I yanked with renewed outrage, drawing the shirt closer again. "So you were behind her holding up Elaine! Tell me what happened to her, right now!"

Madison pulled back just as viciously, once more gaining the upper hand. "Like I said, I don't know! Once Gorey stole this veil for me and distracted the ex-governor, they both served their purpose." She paused. "Well, besides Gorey composing that modern arrangement for us at our Scumm Bar table. But that was just for marketing, and compensated by exposure."

"I did notice that," I admitted. "The guitar riffs were catchy."

"Yes, she does good work. But unfortunately for my sanity, neither Flair nor Elaine Marley are central to our goal - you are."

I could sense a pattern in the flow of the shirt battle here, so I kept up the bombard of questions. "Why do you have such a problem with me? What have you got that I don't?"

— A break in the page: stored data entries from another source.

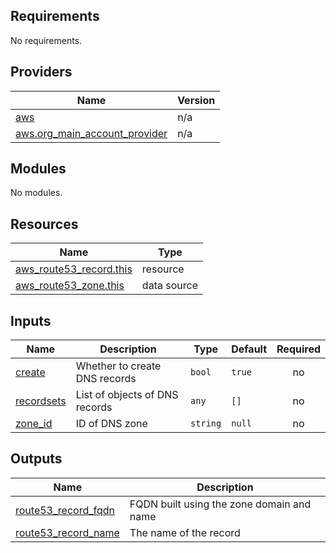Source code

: <!-- BEGIN_TF_DOCS -->
## Requirements

No requirements.

## Providers

| Name | Version |
|------|---------|
| <a name="provider_aws"></a> [aws](#provider\_aws) | n/a |
| <a name="provider_aws.org_main_account_provider"></a> [aws.org\_main\_account\_provider](#provider\_aws.org\_main\_account\_provider) | n/a |

## Modules

No modules.

## Resources

| Name | Type |
|------|------|
| [aws_route53_record.this](https://registry.terraform.io/providers/hashicorp/aws/latest/docs/resources/route53_record) | resource |
| [aws_route53_zone.this](https://registry.terraform.io/providers/hashicorp/aws/latest/docs/data-sources/route53_zone) | data source |

## Inputs

| Name | Description | Type | Default | Required |
|------|-------------|------|---------|:--------:|
| <a name="input_create"></a> [create](#input\_create) | Whether to create DNS records | `bool` | `true` | no |
| <a name="input_recordsets"></a> [recordsets](#input\_recordsets) | List of objects of DNS records | `any` | `[]` | no |
| <a name="input_zone_id"></a> [zone\_id](#input\_zone\_id) | ID of DNS zone | `string` | `null` | no |

## Outputs

| Name | Description |
|------|-------------|
| <a name="output_route53_record_fqdn"></a> [route53\_record\_fqdn](#output\_route53\_record\_fqdn) | FQDN built using the zone domain and name |
| <a name="output_route53_record_name"></a> [route53\_record\_name](#output\_route53\_record\_name) | The name of the record |
<!-- END_TF_DOCS -->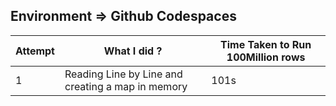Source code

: ## Environment => Github Codespaces


| Attempt    | What I did ? | Time Taken to Run 100Million rows |
| ---------- | ------------ | -------------------------------------- |
| 1          | Reading Line by Line and creating a map in memory | 101s |
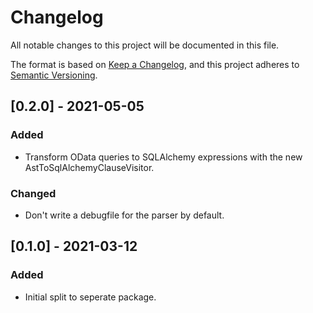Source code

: # Changelog
All notable changes to this project will be documented in this file.

The format is based on [Keep a Changelog](https://keepachangelog.com/en/1.0.0/),
and this project adheres to [Semantic Versioning](https://semver.org/spec/v2.0.0.html).

## [0.2.0] - 2021-05-05

### Added
- Transform OData queries to SQLAlchemy expressions with the new
  AstToSqlAlchemyClauseVisitor.

### Changed
- Don't write a debugfile for the parser by default.

## [0.1.0] - 2021-03-12

### Added
- Initial split to seperate package.
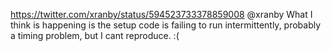 https://twitter.com/xranby/status/594523733378859008 @xranby What I think is happening is the setup code is failing to run intermittently, probably a timing problem, but I cant reproduce. :(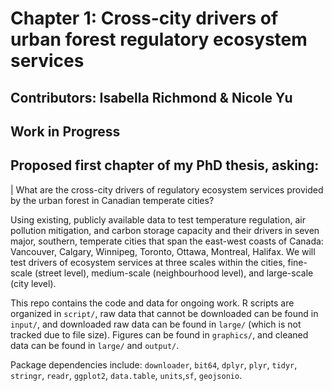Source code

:# Chapter 1: Cross-city drivers of urban forest regulatory ecosystem services  
## Contributors: Isabella Richmond & Nicole Yu  
## Work in Progress

## Proposed first chapter of my PhD thesis, asking:  

| What are the cross-city drivers of regulatory ecosystem services provided by the urban forest in Canadian temperate cities?  

Using existing, publicly available data to test temperature regulation, air pollution mitigation, and carbon storage capacity and their drivers in seven major, southern, temperate cities that span the east-west coasts of Canada: Vancouver, Calgary, Winnipeg, Toronto, Ottawa, Montreal, Halifax. We will test drivers of ecosystem services at three scales within the cities, fine-scale (street level), medium-scale (neighbourhood level), and large-scale (city level).  

This repo contains the code and data for ongoing work. R scripts are organized in `script/`, raw data that cannot be downloaded can be found in `input/`, and downloaded raw data can be found in `large/` (which is not tracked due to file size). Figures can be found in `graphics/`, and cleaned data can be found in `large/` and `output/`.

Package dependencies include: `downloader`, `bit64`, `dplyr`, `plyr`, `tidyr`, `stringr`,  `readr`, `ggplot2`, `data.table`, `units`,`sf`, `geojsonio`.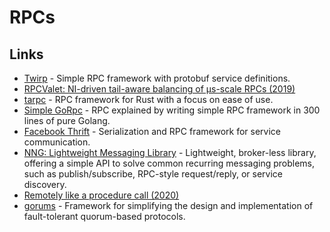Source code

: # RPCs

## Links

* [Twirp](https://github.com/twitchtv/twirp) - Simple RPC framework with protobuf service definitions.
* [RPCValet: NI-driven tail-aware balancing of µs-scale RPCs \(2019\)](https://blog.acolyer.org/2019/05/20/rpcvalet/)
* [tarpc](https://github.com/google/tarpc) - RPC framework for Rust with a focus on ease of use.
* [Simple GoRpc](https://github.com/ankur-anand/simple-go-rpc) - RPC explained by writing simple RPC framework in 300 lines of pure Golang.
* [Facebook Thrift](https://github.com/facebook/fbthrift) - Serialization and RPC framework for service communication.
* [NNG: Lightweight Messaging Library](https://github.com/nanomsg/nng) - Lightweight, broker-less library, offering a simple API to solve common recurring messaging problems, such as publish/subscribe, RPC-style request/reply, or service discovery.
* [Remotely like a procedure call \(2020\)](http://funcall.blogspot.com/2020/01/remotely-like-procedure-call.html)
* [gorums](https://github.com/relab/gorums) - Framework for simplifying the design and implementation of fault-tolerant quorum-based protocols.

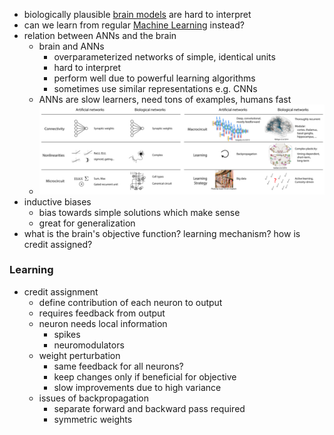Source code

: + biologically plausible [brain models](Brain%20Models/Brain%20Models.md) are hard to interpret
+ can we learn from regular [Machine Learning](../Machine%20Learning/Machine%20Learning.md) instead?
+ relation between ANNs and the brain
	+ brain and ANNs 
		+ overparameterized networks of simple, identical units
		+ hard to interpret
		+ perform well due to powerful learning algorithms
		+ sometimes use similar representations e.g. CNNs
	+ ANNs are slow learners, need tons of examples, humans fast
	+ ![](../../z_images/Pasted%20image%2020250618222057.png)
+ inductive biases
	+ bias towards simple solutions which make sense
	+ great for generalization
+ what is the brain's objective function? learning mechanism? how is credit assigned?
### Learning
+ credit assignment
	+ define contribution of each neuron to output
	+ requires feedback from output
	+ neuron needs local information
		+ spikes
		+ neuromodulators
	+ weight perturbation
		+ same feedback for all neurons?
		+ keep changes only if beneficial for objective
		+ slow improvements due to high variance
	+ issues of backpropagation
		+ separate forward and backward pass required
		+ symmetric weights 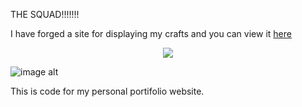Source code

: THE SQUAD!!!!!!!

I have forged a site for displaying my crafts and you can view it [here](https://jstpavan.freewebhostmost.com/)

<p align="center">
  <a href="https://skillicons.dev">
    <img src="https://skillicons.dev/icons?i=html,css,js" />
  </a>
</p>

![image alt](https://github.com/user-attachments/assets/92bdbe03-5572-49c1-ab90-32b168be84c9)


This is code for my personal portifolio website.
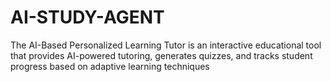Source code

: # AI-STUDY-AGENT
The AI-Based Personalized Learning Tutor is an interactive educational tool that provides AI-powered tutoring, generates quizzes, and tracks student progress based on adaptive learning techniques
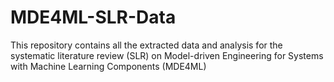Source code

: # MDE4ML-SLR-Data
This repository contains all the extracted data and analysis for the systematic literature review (SLR) on Model-driven Engineering for Systems with Machine Learning Components (MDE4ML)
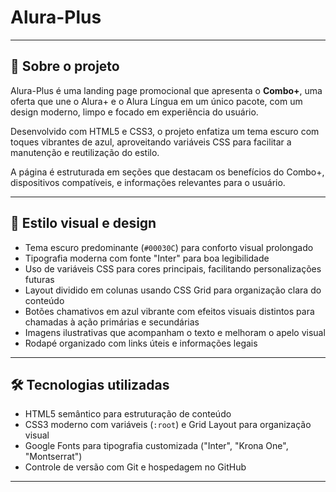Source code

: # Alura-Plus

---

## 🚀 Sobre o projeto

Alura-Plus é uma landing page promocional que apresenta o **Combo+**, uma oferta que une o Alura+ e o Alura Língua em um único pacote, com um design moderno, limpo e focado em experiência do usuário.  

Desenvolvido com HTML5 e CSS3, o projeto enfatiza um tema escuro com toques vibrantes de azul, aproveitando variáveis CSS para facilitar a manutenção e reutilização do estilo.  

A página é estruturada em seções que destacam os benefícios do Combo+, dispositivos compatíveis, e informações relevantes para o usuário.

---

## 🎨 Estilo visual e design

- Tema escuro predominante (`#00030C`) para conforto visual prolongado  
- Tipografia moderna com fonte "Inter" para boa legibilidade  
- Uso de variáveis CSS para cores principais, facilitando personalizações futuras  
- Layout dividido em colunas usando CSS Grid para organização clara do conteúdo  
- Botões chamativos em azul vibrante com efeitos visuais distintos para chamadas à ação primárias e secundárias  
- Imagens ilustrativas que acompanham o texto e melhoram o apelo visual  
- Rodapé organizado com links úteis e informações legais  

---

## 🛠 Tecnologias utilizadas

- HTML5 semântico para estruturação de conteúdo  
- CSS3 moderno com variáveis (`:root`) e Grid Layout para organização visual  
- Google Fonts para tipografia customizada ("Inter", "Krona One", "Montserrat")  
- Controle de versão com Git e hospedagem no GitHub  

---

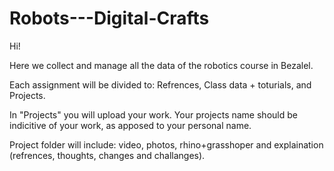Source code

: # Robots---Digital-Crafts

Hi!

Here we collect and manage all the data of the robotics course in Bezalel.

Each assignment will be divided to: Refrences, Class data + toturials, and Projects.

In "Projects" you will upload your work. Your projects name should be indicitive of your work, as apposed to your personal name. 

Project folder will include: video, photos, rhino+grasshoper and explaination (refrences, thoughts, changes and challanges).

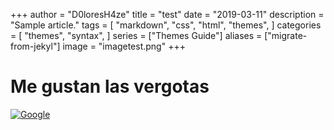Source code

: +++
author = "D0loresH4ze"
title = "test"
date = "2019-03-11"
description = "Sample article."
tags = [
"markdown",
"css",
"html",
"themes",
]
categories = [
"themes",
"syntax",
]
series = ["Themes Guide"]
aliases = ["migrate-from-jekyl"]
image = "imagetest.png"
+++
# Me gustan las vergotas

[![Google](https://www.google.com/images/branding/googlelogo/1x/googlelogo_light_color_272x92dp.png)](https://google.com)
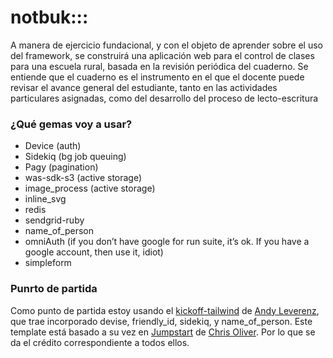 # notbuk:::
A manera de ejercicio fundacional, y con el objeto de aprender sobre el uso del framework, se construirá una aplicación web para el control de clases para una escuela rural, basada en la revisión periódica del cuaderno. Se entiende que el cuaderno es el instrumento en el que el docente puede revisar el avance general del estudiante, tanto en las actividades particulares asignadas, como del desarrollo del proceso de lecto-escritura

### ¿Qué gemas voy a usar?
- Device (auth)
- Sidekiq (bg job queuing)
- Pagy (pagination)
- was-sdk-s3 (active storage)
- image_process (active storage)
- inline_svg
- redis
- sendgrid-ruby
- name_of_person
- omniAuth (if you don’t have google for run suite, it’s ok. If you have a google account, then use it, idiot)
- simpleform

### Punrto de partida
Como punto de partida estoy usando el [kickoff-tailwind](https://github.com/justalever/kickoff_tailwind) de [Andy Leverenz](https://github.com/justalever), que trae incorporado devise, friendly_id, sidekiq, y name_of_person. Este template está basado a su vez en [Jumpstart](https://github.com/excid3/jumpstart) de [Chris Oliver](https://twitter.com/excid3/). Por lo que se da el crédito correspondiente a todos ellos.
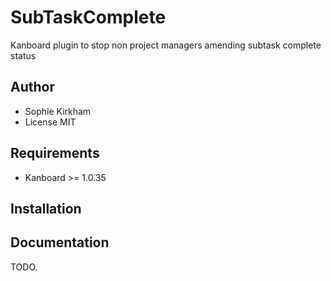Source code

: SubTaskComplete
==============================

Kanboard plugin to stop non project managers amending subtask complete status


Author
------

- Sophie Kirkham
- License MIT

Requirements
------------

- Kanboard >= 1.0.35

Installation
------------


Documentation
-------------

TODO.
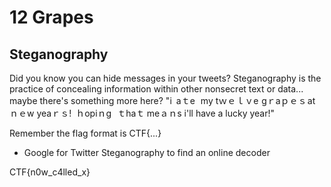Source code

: # 12 Grapes
## Steganography

Did you know you can hide messages in your tweets?
Steganography is the practice of concealing information within other nonsecret text or data... maybe there's something more here?
"i aｔe my tｗｅｌｖe gｒaｐｅｓ at ｎｅw yeaｒｓ! ｈopiｎg ｔhaｔ meａｎs i'll have a lucky year!"

Remember the flag format is CTF{...}

- Google for Twitter Steganography to find an online decoder

CTF{n0w_c4lled_x}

"Besides a grasp of reality, a sense of decorum, and intelligence?" she sneered back.

"Decorating sense and realism are overrated, especially against my goal focus and plus ten charisma." Though at that moment I wished it was plus ten arm strength instead. "And I am too intelligent! How do you think I made it this far?"

"As you always have: through unearned luck and hand-holding."

"Oh yeah? And does that explain how long I'm able to hold my breath under water?" I taunted. "How long can you hold yours?"

"Seven minutes," she snapped.

"Ha! I can do ten!"

There was just enough light left to see her raise a disbelieving eyebrow. Or maybe the white T-shirt was just that glaringly bright. "Really?"

"Okay, eight. But still - that's better than you!"

She scoffed. "That's nothing. You couldn't even decipher the strategies I've had published, much less use them."

"Actually, I did pick up your book - it's nothing special!" It might have been thicker than I imagined, but The Endless Tale of the Voyage that Would Not End was even thicker.

"You didn't even open it, did you?"

"… No."

"Then my point stands."

"I could beat you with both hands tied behind my back - and I will!"

I said that, but despite the conversation's ebb and flow, we were pretty evenly matched. Unless I tipped the odds, and pretty soon, the T-shirt would turn into a cotton dishrag.

I thought up some ideas and discarded them just as quickly: biting the shirt to pull with my teeth, licking it or setting it on fire so that Madison would let go, or ripping it in half with my knife - and jumped on the only remaining option. I yanked up suddenly and twisted the shirt over my head and on top of my coat. With a shout of victory, I jammed my arms through the short sleeves and glared at the dumbfounded dark captain. "How do you like that?!"

Madison shrieked in frustration. Before I regained my footing, she dragged it and me as well through the archway. I barely got a glimpse of the other side - it appeared to be the same Melee Low Street as I remembered - before she pushed me back into the park again and yelled even louder. "What in the forsaken seas did you do to it?!"

"I put it on?" I answered honestly.

"Why is it still the same ridiculous shirt!?" she raged, crazily spinning me around, searching for something.

"Wait until a few trips through the dryer," I suggested, stumbling to keep up. "It might be your size then."

Madison ignored my advice, instead trying to yank the T-shirt off of me by force.

"Woah there!" She was definitely in my personal space. I had an extremely close up view of the roots of her hair, now visible without her captain's hat or magic veil. "There's only one woman who gets to rip my shirt off, and you're not her."

She shoved me away roughly. "More of that accursed voodoo magic," she spat. "It's like it's fused to you."

"Ready to give up now?" I asked hopefully.

"Hardly." Before I could blink, she spun me around again and pulled my arms behind my back. I felt a rope wound tight around my wrists. "One way or another, we will get the true secret," she said cruelly. "Make no mistake about that." She grabbed me by the ankles and dangled me upside down - she was at least as tall as I was, even without her ridiculous hat - and shook me until the Secret chest key fell out of my pocket. She grabbed that, along with my sword which had also fallen out, and whisked me up the nearby church steps and threw me inside.

I lay winded where I'd fallen, and watched the massive wooden doors clang shut.